NEW YORK (TheStreet) -- Few designers have had as big an impact on fashion retail as Donna Karan, who announced this week she will step down as the head of the fashion label that bears her name.

Karan's wear-to-work separates dressed a generation of professional women in the late 1980s and 1990s, buying her mass-market label at her own stores, as well as at high-end department stores such as Saks Fifth Avenue and Neiman Marcus.

"You felt like when she spoke, she was speaking to you," said Marshall Cohen, a retail analyst at NPD Group. "That was a big difference in what she did -- she personalized the brand."

At a time when women faced a choice of power suits inspired by menswear or ruffled dress shirts, Karan's Seven Easy Pieces "capsule wardrobe" spawned innumerable copycats. Karan would later expand to street clothes via her DKNY brand.

• [Data for analysis]:

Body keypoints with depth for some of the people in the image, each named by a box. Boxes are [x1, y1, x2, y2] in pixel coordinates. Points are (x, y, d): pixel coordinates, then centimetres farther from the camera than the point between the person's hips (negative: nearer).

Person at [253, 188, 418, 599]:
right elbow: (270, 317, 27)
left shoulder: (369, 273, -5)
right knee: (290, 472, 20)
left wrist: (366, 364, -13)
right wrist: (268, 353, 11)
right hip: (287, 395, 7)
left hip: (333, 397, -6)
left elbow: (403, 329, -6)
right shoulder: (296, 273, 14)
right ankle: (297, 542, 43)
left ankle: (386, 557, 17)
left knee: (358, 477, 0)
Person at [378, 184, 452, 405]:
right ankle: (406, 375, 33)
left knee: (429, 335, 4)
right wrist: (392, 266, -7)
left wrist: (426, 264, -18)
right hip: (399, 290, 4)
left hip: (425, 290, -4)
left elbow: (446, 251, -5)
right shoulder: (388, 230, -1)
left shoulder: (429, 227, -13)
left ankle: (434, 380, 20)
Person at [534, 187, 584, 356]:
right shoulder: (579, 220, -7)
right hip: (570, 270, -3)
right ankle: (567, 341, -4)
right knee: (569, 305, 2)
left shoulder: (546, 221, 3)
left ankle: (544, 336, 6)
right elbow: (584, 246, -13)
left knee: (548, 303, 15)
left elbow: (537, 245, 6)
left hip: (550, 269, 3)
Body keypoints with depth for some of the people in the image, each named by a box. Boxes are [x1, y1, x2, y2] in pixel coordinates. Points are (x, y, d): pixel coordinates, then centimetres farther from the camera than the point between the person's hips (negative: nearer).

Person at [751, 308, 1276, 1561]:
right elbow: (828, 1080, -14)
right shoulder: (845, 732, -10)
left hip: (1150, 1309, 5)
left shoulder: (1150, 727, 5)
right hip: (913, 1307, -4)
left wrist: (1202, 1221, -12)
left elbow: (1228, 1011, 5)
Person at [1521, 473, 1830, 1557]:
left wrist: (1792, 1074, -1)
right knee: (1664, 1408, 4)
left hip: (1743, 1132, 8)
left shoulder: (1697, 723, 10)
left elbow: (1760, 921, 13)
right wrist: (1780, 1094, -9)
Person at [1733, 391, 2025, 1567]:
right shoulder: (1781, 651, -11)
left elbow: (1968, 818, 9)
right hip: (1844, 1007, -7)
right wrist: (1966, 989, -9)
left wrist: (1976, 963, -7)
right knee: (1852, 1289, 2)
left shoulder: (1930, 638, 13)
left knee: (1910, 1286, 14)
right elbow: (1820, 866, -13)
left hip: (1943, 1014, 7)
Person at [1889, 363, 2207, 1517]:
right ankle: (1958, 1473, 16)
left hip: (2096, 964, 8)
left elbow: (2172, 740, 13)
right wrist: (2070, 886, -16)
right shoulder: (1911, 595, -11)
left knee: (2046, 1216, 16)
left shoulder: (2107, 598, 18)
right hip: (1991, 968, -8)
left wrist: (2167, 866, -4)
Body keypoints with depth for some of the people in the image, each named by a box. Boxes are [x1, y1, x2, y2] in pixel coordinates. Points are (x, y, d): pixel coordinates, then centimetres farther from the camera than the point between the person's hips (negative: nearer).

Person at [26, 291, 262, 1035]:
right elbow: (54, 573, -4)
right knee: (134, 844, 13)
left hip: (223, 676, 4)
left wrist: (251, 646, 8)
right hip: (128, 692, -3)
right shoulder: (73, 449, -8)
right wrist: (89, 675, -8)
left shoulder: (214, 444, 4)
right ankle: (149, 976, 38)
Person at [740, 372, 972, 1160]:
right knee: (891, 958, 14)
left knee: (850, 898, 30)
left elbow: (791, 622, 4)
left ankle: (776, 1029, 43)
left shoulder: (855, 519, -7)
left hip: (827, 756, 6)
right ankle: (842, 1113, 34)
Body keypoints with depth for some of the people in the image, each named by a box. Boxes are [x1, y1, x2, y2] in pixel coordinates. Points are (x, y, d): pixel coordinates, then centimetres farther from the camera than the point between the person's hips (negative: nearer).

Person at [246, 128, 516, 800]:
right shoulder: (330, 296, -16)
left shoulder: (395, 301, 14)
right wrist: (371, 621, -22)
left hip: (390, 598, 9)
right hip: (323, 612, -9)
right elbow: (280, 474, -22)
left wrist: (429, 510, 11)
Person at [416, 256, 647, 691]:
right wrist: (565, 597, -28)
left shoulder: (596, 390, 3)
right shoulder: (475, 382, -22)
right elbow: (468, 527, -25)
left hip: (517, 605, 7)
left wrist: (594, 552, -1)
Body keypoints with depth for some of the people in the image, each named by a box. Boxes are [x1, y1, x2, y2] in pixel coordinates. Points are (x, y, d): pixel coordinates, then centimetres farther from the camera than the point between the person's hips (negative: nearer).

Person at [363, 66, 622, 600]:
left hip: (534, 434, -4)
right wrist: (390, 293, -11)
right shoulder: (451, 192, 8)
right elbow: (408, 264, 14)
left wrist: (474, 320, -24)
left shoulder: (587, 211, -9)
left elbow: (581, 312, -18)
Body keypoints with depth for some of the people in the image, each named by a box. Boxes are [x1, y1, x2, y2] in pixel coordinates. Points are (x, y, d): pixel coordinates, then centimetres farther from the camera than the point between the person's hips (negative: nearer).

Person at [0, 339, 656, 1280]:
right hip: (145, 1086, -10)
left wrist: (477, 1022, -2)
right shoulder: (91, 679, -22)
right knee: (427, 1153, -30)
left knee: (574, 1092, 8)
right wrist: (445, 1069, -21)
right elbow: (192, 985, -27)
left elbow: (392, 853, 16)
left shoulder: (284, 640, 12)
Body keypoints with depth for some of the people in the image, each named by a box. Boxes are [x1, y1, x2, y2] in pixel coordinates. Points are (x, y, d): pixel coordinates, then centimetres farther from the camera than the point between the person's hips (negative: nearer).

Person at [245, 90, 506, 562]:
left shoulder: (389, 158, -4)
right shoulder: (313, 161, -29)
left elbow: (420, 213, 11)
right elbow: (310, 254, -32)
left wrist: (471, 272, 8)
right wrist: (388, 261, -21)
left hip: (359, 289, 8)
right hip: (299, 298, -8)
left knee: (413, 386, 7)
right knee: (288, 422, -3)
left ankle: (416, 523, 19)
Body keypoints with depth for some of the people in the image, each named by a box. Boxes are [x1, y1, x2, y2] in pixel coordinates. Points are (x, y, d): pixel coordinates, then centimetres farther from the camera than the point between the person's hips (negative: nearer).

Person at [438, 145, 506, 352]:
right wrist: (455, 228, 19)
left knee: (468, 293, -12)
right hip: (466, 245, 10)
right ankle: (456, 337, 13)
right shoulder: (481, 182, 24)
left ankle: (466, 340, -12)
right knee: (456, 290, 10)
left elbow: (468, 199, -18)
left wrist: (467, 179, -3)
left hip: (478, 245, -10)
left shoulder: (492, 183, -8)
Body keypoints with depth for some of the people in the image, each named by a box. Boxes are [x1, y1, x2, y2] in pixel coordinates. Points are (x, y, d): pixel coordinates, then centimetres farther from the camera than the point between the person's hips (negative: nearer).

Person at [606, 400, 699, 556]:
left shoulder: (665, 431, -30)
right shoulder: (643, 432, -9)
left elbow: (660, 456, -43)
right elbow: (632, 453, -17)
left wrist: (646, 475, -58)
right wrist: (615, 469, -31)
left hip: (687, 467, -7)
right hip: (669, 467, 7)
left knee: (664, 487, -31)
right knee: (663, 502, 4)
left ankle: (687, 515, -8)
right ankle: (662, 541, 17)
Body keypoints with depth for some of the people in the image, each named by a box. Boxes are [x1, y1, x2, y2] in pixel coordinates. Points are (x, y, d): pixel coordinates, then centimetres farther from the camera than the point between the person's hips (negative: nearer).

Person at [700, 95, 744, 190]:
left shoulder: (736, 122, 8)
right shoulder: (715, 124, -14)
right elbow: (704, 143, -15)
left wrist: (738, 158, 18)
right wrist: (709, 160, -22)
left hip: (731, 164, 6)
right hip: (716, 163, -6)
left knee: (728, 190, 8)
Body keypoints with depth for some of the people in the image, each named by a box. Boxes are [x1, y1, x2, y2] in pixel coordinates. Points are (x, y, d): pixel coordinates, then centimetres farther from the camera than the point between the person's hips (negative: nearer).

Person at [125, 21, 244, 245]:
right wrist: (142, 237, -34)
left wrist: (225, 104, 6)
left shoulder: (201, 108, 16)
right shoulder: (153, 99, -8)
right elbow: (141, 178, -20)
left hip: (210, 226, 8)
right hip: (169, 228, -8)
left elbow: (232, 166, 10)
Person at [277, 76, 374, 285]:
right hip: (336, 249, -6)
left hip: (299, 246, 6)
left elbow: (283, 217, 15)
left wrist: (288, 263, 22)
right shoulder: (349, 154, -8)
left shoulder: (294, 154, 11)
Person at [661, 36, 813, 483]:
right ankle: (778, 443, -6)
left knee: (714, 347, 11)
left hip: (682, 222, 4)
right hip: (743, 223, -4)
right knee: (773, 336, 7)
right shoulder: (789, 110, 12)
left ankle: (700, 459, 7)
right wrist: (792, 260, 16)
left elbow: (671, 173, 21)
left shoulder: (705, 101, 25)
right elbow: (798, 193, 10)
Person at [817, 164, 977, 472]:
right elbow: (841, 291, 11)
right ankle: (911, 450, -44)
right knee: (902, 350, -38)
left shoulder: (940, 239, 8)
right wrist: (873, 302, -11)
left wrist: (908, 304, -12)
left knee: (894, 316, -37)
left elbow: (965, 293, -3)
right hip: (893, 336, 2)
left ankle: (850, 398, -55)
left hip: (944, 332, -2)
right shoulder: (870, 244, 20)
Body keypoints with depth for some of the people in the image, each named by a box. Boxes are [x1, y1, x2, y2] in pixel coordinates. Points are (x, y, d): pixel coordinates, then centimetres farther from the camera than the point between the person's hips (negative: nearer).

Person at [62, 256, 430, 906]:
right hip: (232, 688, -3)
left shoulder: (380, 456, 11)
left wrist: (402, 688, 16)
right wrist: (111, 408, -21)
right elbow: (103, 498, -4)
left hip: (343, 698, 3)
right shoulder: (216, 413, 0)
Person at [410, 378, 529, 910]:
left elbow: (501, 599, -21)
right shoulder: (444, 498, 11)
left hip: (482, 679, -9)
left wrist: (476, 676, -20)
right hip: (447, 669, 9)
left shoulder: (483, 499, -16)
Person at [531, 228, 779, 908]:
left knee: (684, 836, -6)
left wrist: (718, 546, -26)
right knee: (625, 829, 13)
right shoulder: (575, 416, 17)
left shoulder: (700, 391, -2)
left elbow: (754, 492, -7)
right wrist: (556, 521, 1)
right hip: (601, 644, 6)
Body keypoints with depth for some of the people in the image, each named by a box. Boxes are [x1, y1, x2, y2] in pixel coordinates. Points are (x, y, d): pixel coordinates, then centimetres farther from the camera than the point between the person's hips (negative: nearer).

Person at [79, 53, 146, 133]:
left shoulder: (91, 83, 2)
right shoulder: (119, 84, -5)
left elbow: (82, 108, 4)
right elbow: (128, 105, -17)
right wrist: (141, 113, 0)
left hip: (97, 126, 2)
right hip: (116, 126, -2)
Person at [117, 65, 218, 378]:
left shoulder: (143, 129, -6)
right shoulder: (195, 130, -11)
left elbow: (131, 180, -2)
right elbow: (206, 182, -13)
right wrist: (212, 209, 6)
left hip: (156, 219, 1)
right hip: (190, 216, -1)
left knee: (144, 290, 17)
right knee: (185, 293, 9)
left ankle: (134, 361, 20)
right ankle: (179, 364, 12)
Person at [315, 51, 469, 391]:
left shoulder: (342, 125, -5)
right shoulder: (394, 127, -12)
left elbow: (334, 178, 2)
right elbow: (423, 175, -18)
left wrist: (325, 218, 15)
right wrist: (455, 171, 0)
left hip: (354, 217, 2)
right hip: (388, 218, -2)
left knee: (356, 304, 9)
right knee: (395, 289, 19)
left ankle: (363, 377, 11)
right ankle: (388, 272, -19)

• [What to do]:
a – In the excerpt about Donna Karan, through which brand did Karan later expand into street clothes?
b – Carry on the excerpt about Donna Karan from its last sentence.

• [Task answers]:
a – DKNY

b –
But younger consumers have not gravitated to Donna Karan in the same way, and so the label is scaling back. Karan will still advise DKI with a hand in creative development as well as its licensing business. She will also continue work on her Urban Zen product line and its associated foundation.

DKI parent company LVMH Moet Hennessy Louis Vuitton's (LVMUY) portfolio also includes luxury brands Sephora cosmetics, Cheval Blanc hotels, Louis Vuitton fashion and TAG Heuer watches. LVMH purchased Donna Karen International for $243 million in 2001. DKI was first listed on the New York Stock Exchange in 1996.

Karan's exit recalls a few other icons whose style profiles set the agenda for shop windows and became the darlings of consumers. Here are a few other favorites.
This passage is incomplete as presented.